Boots Miller was the coach of this team and perhaps he was the one who instructed his team to sit down on the court.

(We don’t know if the KHS boys literally lay down on the floor. No other local newspaper wrote about the game.)

 

 

BEST UPPER EAST TENNESSEE BASKETBALL PLAYERS FROM 1947 TO 1977 ACCORDING TO ONE WHO WOULD KNOW

From the Kingsport Times-News of Feb. 27, 1977:

Carl Matherly, principal at Lynn View who was head coach of the Lynxes for 16 years, has kept his silence until now:

“I've been around here 30 years and I would have to place Lynn View’s Rodney Arnold with the likes of Holston Valley's Billy Smith, Dobyns-Bennett's Skip Brown and Charlie Leonard and Surgoinsville's Bill Kirkpatrick. Nobody else I've seen could do all the things that I've seen Rodney do.”

Arnold doesn't appear to have a chance to overtake Perry County's Mike Rhodes for the state scoring championship. The Lynn View ace has a 36-point average and trails Mr. Rhodes by about four points, which is a lot at this stage of the ballgame. Rhodes has had two 60-plus performances to pad his average.
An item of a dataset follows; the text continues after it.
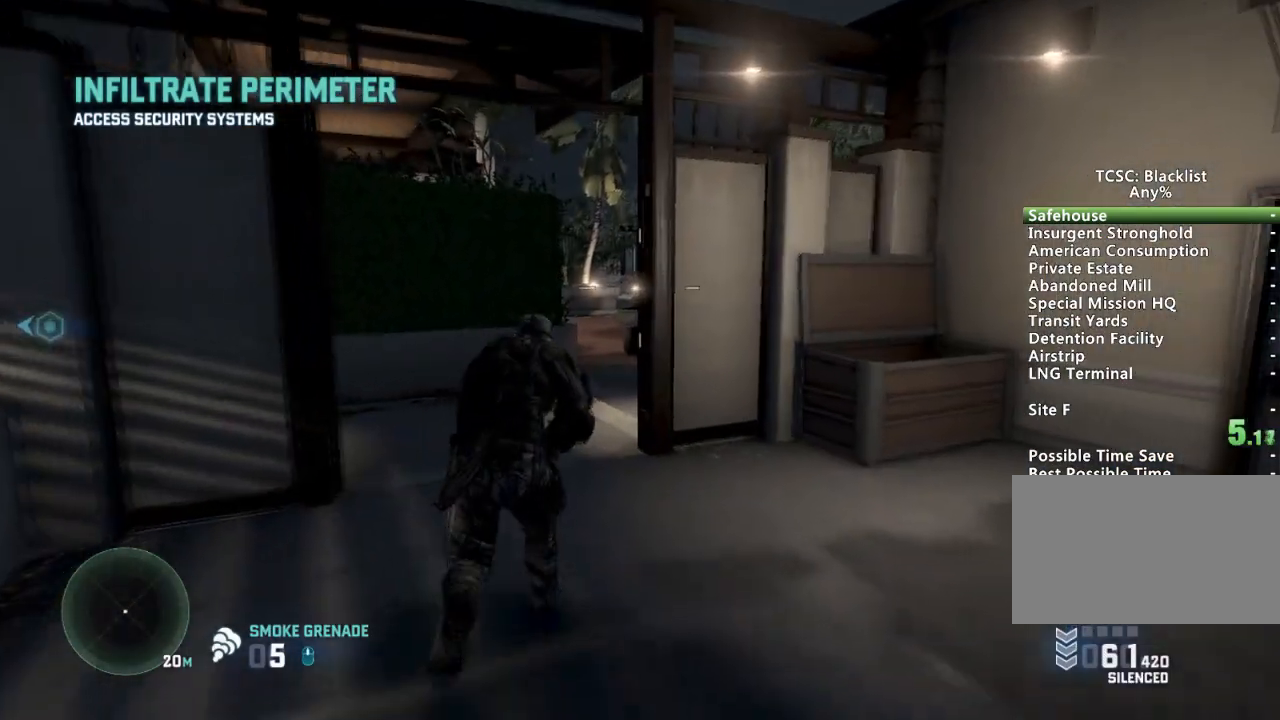
{"keys": ["shift", "w"], "mouse": [], "events": [[150, "x", "down"], [250, "x", "up"]]}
Arnold's best was 54 against Gate City.

 

BEST KINGSPORT BASKETBALL PLAYERS PRE-1940

From Kingsport Times-News of Feb. 27, 1977:

Who was the best Kingsport basketball player of the pre-1940 era? (And we have to confine it to pre-1940 because basketball is a much different game today.)

LeRoy Sprankle told this newspaper in 1938 that he couldn’t pick just one. He named his best eight:

“Guards, George Grills, Claude Wright and Robert Dodd; centers, Nat Reasor and Fred Saylor; forwards, Nat Lunn, Mansfield Jackson and Luke Bellamy.”
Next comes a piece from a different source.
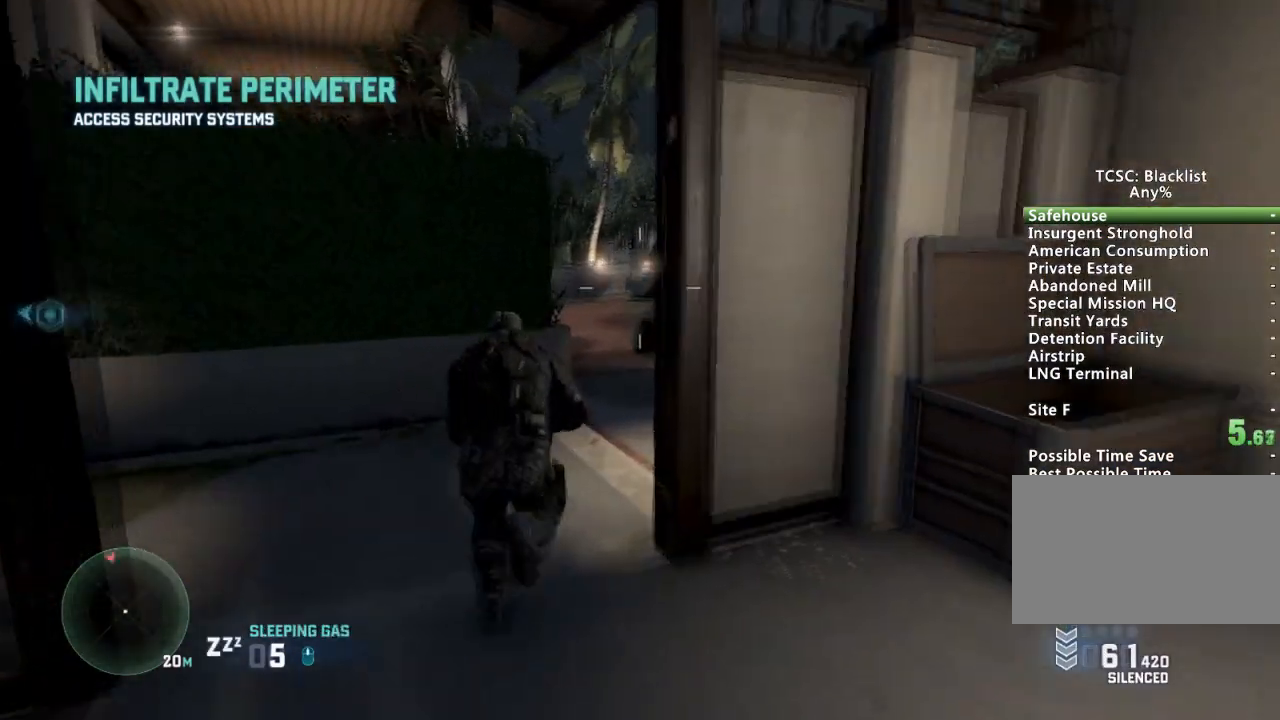
{"keys": ["shift", "w"], "mouse": ["wheel"], "events": [[167, "d", "down"], [301, "d", "up"], [484, "mouse_wheel", "down"]]}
While he was at it Sprankle picked a second “Eight:” “Guards, William Snow, Milton DeVault and Fred Clyce; centers, Paul Hug, Usif Haney and Lee Meredith; forwards, Paul Bellamy, Ed Cifers and Paul Wilson.

Sprankle wouldn’t pick a “best” but the newspaper did. “George ‘Blackie’ Grills has been called by critics the best ‘all-time player of Dobyns-Benett.’ Grills played for five years at Dobyns-Bennett [1929-1934] and his spectacular shots and ability at handling rebounds amazed the crowds as did his magnificent guarding. Grills played last year [1937] with the Kingsport Drug Independents and is now playing on the Augusta Military Academy five.”